To prepare a journey I am always very sensitive to my dreams and feelings. I follow that pull, that yearning. Where and what do I feel drawn to? What is it that I need to move towards? I love to study maps and look at photos. I research websites for places and volunteer work that will enable me to integrate into a small community, in a landscape that calls me. I always go on intuition.

Which travel writers or books have been especially inspirational to you?

Dervla Murphy, Christina Dodwell, Alexandra David-Neel, Ella Maillart, Dian Fossey, Jane Goodall, Mike Fay, Tom Brown, Ian Douglas-Hamilton, Marias Gimbutas, J. Allen Boone, Kinship With All Life, Clarissa Pinkola Estes, Women Who Run With The Wolves, Sir James George Frazer, The Golden Bough, Robert Graves, The White Goddess, and a long list of books on spiritualism, shamanism, plant medicine, bushcraft, animal tracking, dreams, trance, Buddhism, language, mythology, quantum physics, ancient history and prehistory.

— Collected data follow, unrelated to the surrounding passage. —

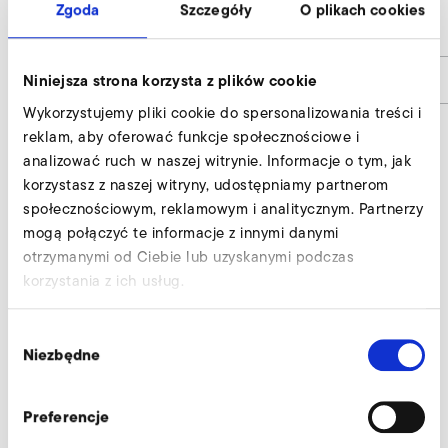
Zgoda
Szczegóły
O plikach cookies
auf Anfrage / on request
-
Numer materiału
FeinfS-MP
Niniejsza strona korzysta z plików cookie
Wykorzystujemy pliki cookie do spersonalizowania treści i
reklam, aby oferować funkcje społecznościowe i
analizować ruch w naszej witrynie. Informacje o tym, jak
Filtr dokładny, strona ssąca wyślij
korzystasz z naszej witryny, udostępniamy partnerom
zapytanie
społecznościowym, reklamowym i analitycznym. Partnerzy
mogą połączyć te informacje z innymi danymi
Nasi eksperci służą profesjonalną pomocą.
otrzymanymi od Ciebie lub uzyskanymi podczas
korzystania z ich usług.
Zapytaj teraz
Wybór
Niezbędne
zgody
Pozostałe wyposażenie dodatkowe S-MP
670/47
Preferencje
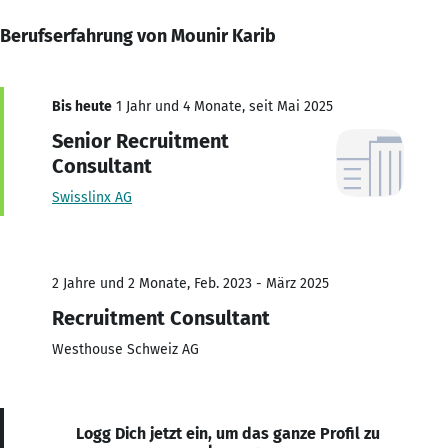
Berufserfahrung von Mounir Karib
Bis heute
1 Jahr und 4 Monate, seit Mai 2025
Senior Recruitment
Consultant
Swisslinx AG
2 Jahre und 2 Monate, Feb. 2023 - März 2025
Recruitment Consultant
Westhouse Schweiz AG
Logg Dich jetzt ein, um das ganze Profil zu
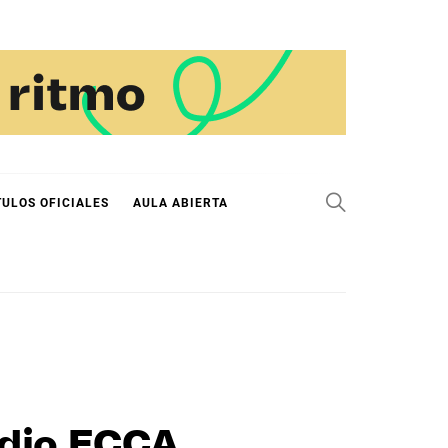
TULOS OFICIALES
AULA ABIERTA
adio ECCA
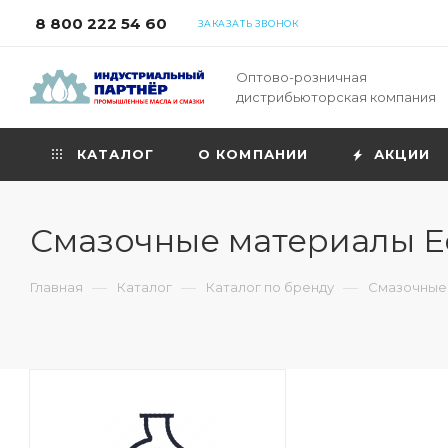
8 800 222 54 60
ЗАКАЗАТЬ ЗВОНОК
Оптово-розничная
дистрибьюторская компания
КАТАЛОГ
О КОМПАНИИ
АКЦИИ
Смазочные материалы E
—
—
—
Главная
Каталог
Каталог по бренду
Смазочные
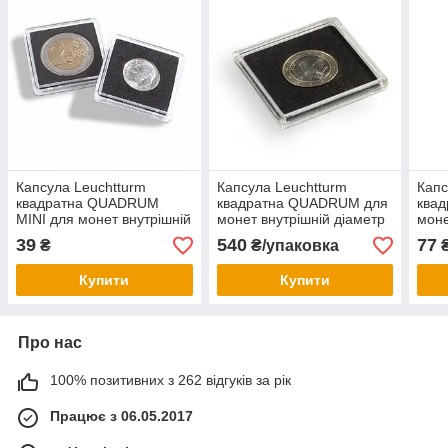
Капсула Leuchtturm
Капсула Leuchtturm
Капс
квадратна QUADRUM
квадратна QUADRUM для
ква
MINI для монет внутрішній
монет внутрішній діаметр
моне
діаметр 27 мм.
21мм.
56м
39
540
77
₴
₴/упаковка
Купити
Купити
Про нас
100% позитивних з 262 відгуків за рік
Працює з 06.05.2017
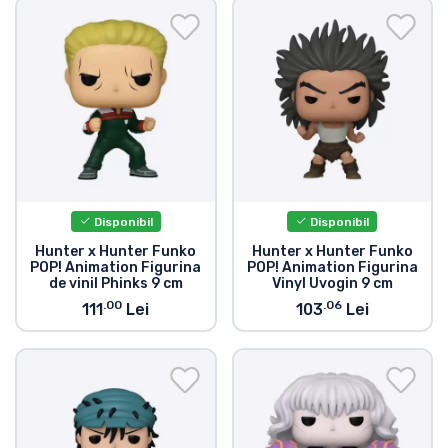
Disponibil
Disponibil
Hunter x Hunter Funko
Hunter x Hunter Funko
POP! Animation Figurina
POP! Animation Figurina
de vinil Phinks 9 cm
Vinyl Uvogin 9 cm
.00
.06
111
Lei
103
Lei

What is the hardest lesson you’ve learned on the road?

Being drawn so strongly to a place and culture that I got lost in a relationship that led me away from myself.

What advice can you offer to women with itchy feet?

Don’t be afraid. Follow your heart. Know yourself.

Erika Connor

Comments

  1. Kerstin Connor

    Dear Erika,
    You are my daughter, my friend, my inspiration. To me, you are a kind of a goddess, your depth of thought, your creativity and understanding of life are a saving grace in a world full of ‘wired’ techno people who never listen to the birds, look at the sky, hear the wind rustling in the tree tops. Thank you for being in our world and for this excellent interview.
    Love from Kerstin

  2. Tuula

    Dear Erika,
    Thanks for taking us readers on a marvellous journey to the many magical and yet wonderfully REAL places and people with you. I could smell the food, feel the hot earth under my feet and bathe in the sunshine you so vividly created with your prose. Can hardly wait to see the “blog” written in and about your current abode in the wilderness…? We want more, my dear! Love, Tuula

  3. Mary Lynn Jahnke

    I just read Winter of Dogs and am eager to read more of your work! And I really enjoyed reading this interview. This is inspiring.

Comments are now closed for this article.